Unfortunately, some people can’t accept that what they envisioned and what will
be aren’t going to match up, and they put their dreams for a child above their
spouse’s feelings. What do you do when you get married and you and your husband
both want to work for a few years and then start a family, but then it doesn’t
go as planned? Some people are willing to go to any length to achieve their
dream. Some people sell their car or get second mortgages in order to pay for
treatment. Some change their entire eating habits, and their lifestyle.
This is okay when both parties are in full
agreement. But what if you want to take out a loan to pay for treatment but
your husband doesn’t want to? It doesn’t mean he doesn’t want a baby, it might
just mean that he doesn’t want to risk a bunch of money on something with low
success rates. Personally I would be terrified to drop $20,000 on In Vitro
Fertilization (not that I ever would have that much), because I know so many
stories of treatment that failed, 1, 2, 3 or more times.
So if your life plan includes a baby, and you
will go to any length to achieve that dream, but your husband won’t, what do
you do? Do you get divorced? Is the chance of having a baby more important to
you than your husband who you agreed to love and cherish til death do you
part? Your vows probably didn’t include the phrase: ‘Til death do us part-
unless I want a baby and he won’t sacrifice everything to make it happen’. They
said for better or worse, for richer or poorer, til death do us part. I
know divorce is a common thing these days, and I know that when people get
married they don’t plan on it being shattered by divorce, but divorce shouldn’t
be an option except in extreme cases, like infidelity or abuse.
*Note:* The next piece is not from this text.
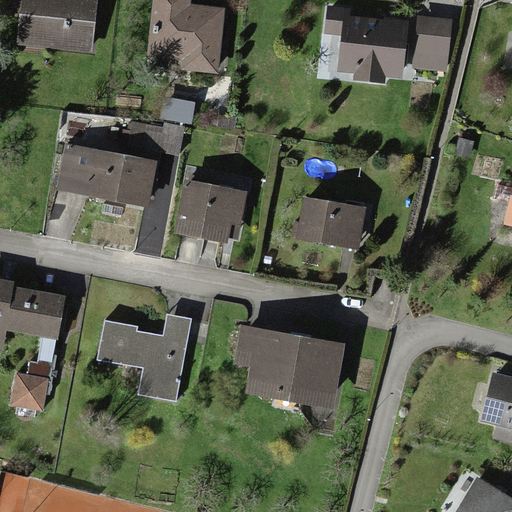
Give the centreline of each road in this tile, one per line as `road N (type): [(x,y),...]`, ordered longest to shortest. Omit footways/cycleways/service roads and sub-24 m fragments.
road 1 (residential): [(414,336),(399,319),(0,247)]
road 2 (residential): [(414,336),(401,347),(356,511)]
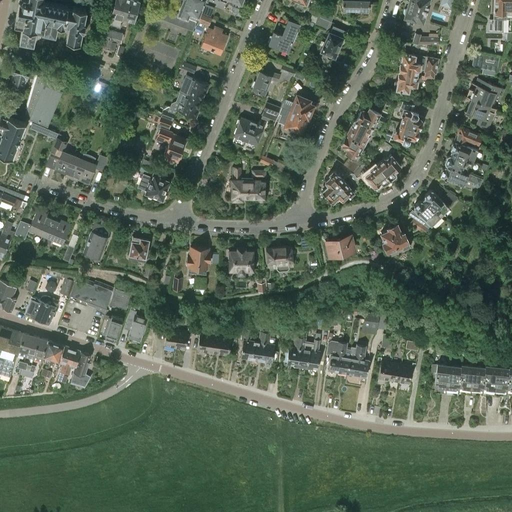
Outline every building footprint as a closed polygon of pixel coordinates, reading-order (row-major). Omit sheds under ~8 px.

Last week I wrote about giving up. The kind
of giving up I was referring to is giving up the struggle and trusting God. You
have to do this with your relationship too. You must give this struggle to God
and pray for His guidance in your marriage. You alone cannot fix your
relationship, no more than you can will your infertility away.
So say you want a baby and don’t think you
can be happy without one. If your husband doesn’t agree to take the same steps as
you want, it doesn’t mean you give up or go find someone who will. There is
a chance that you may never have a baby. You have to be able to be happy
with your life before a baby enters it, in case the worst happens and you never
become a mom. You have to look at your husband and decide that you can love him
for the rest of your life even if you don’t see a dad when you look at him. Love
is not conditional. Love should not be given and taken according to life
circumstances. Love is a choice. You choose to love your spouse for the rest of
your life because that is what you promised to do.
This doesn’t mean that divorce never happens.
You can’t make decisions for both of you and nobody is telling you to put up
with being verbally or physically abused.
What does Jesus say?
Matthew
19:6 So then, they are no longer two but one flesh. Therefore
what God has joined together, let not man separate.”